Probes for membrane receptors. We developed a series probes based on fluorogenic dimers and dendrimers for imaging membrane receptors (GPCR, integrin and biotin) in live cells and small animals (Fam et al, Chem Sci, 2020).
Nanoprobes for nucleic acids. (1) We introduced a concept of amplified detection of nucleic acids, where a single molecular recognition switches emission of hundreds of dyes inside NPs. We functionalized our giant light-harvesting nanoantenna with DNA (Melnychuk & Klymchenko J Amer Chem Soc, 2018; patent application) and obtained nanoprobes with sequence-specific response to nucleic acids and 0.25-pM detection limit. (2) We improved the nanoantenna to achieve nucleic acids detection with single-molecule sensitivity (Melnychuk, et al. Angew Chem, 2020). (3) Nanoprobes were validated for nucleic acids detection by RGB camera of a smartphone.

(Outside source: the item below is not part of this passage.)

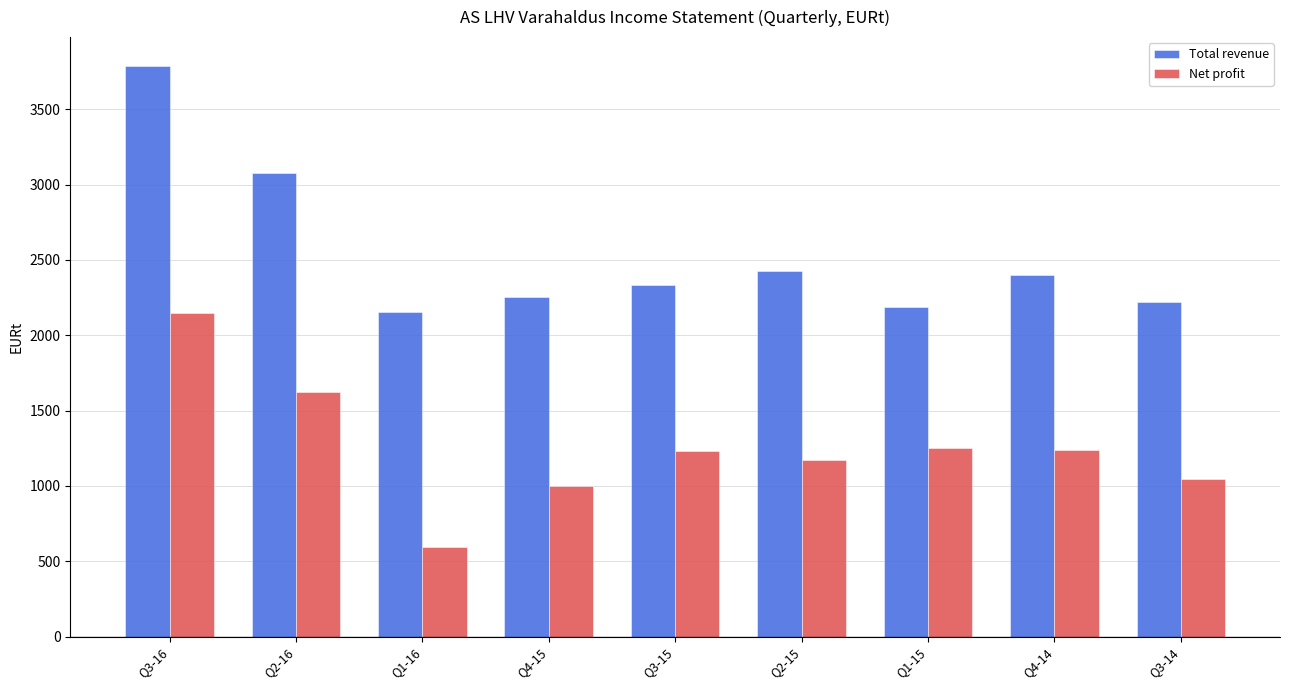

What are all the series names shown in the legend?

Total revenue, Net profit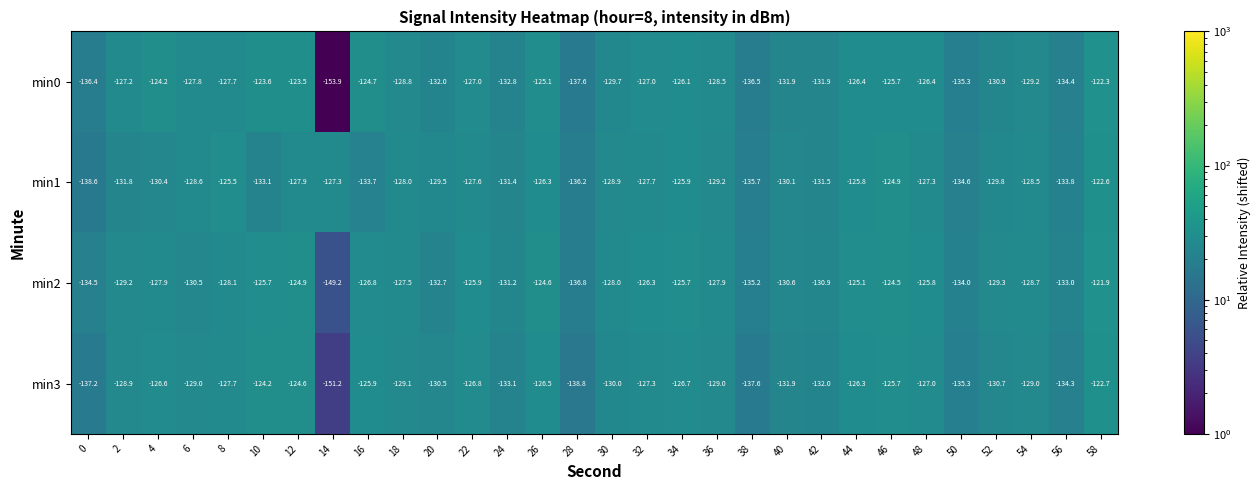

Rank the series at 58 from lowest to highest value.

min3, min1, min0, min2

Delivery of NPs into the cells. (1) Based on endocytosis of NPs of different color we developed an approach of barcoding of living cells in vitro and in vivo (Andreiuk, et al. Small, 2017). NPs showed almost negligible cytotoxicity. (2) We found that bulky hydrophobic counterions are essential to ensure efficient encapsulation of dyes within minimal leakage in cells and in vivo. (3) We delivered NPs into the cytosol by microinjection and electroporation (Egloff, et al. Small Methods, 2021), showing critical importance of small size of NPs (<20 nm).
Detection of intracellular RNA. Our DNA nanoprobes enabled direct detection of microRNA cancer markers (validated on 4 microRNA) in cell lysates (RNA extracts from 7 healthy and cancer cell lines) without enzymatic amplification (Egloff, et al. Biosens Bioelectron, 2021). We developed a bright fluorogenic dye dimer with its cognate RNA aptamer for intracellular RNA imaging (Bouhedda F, et al. Nat Chem Biol, 2020; patent application). Finally, we found that our DNA-functionalized NPs can be used for fluorescence in situ hybridization (FISH) in fixed cells to detect mRNA cancer markers (in preparation).
In total, ERC project resulted in 57 peer-reviewed articles (including 3 reviews) and 9 patents.
Exploitation of results and knowledge transfer
In connection with the BrightSens project we deposited 9 patents and 1 know-how. The research resulted in several technologies transfer related detection of RNA cancer markers, single cell analysis and virus (SARS-Cov-2) detection. Based on the key technology developments of the BrightSens project on giant light-harvesting nanoantenna for detection of biomolecules, we plan to create a start up at the end of 2021.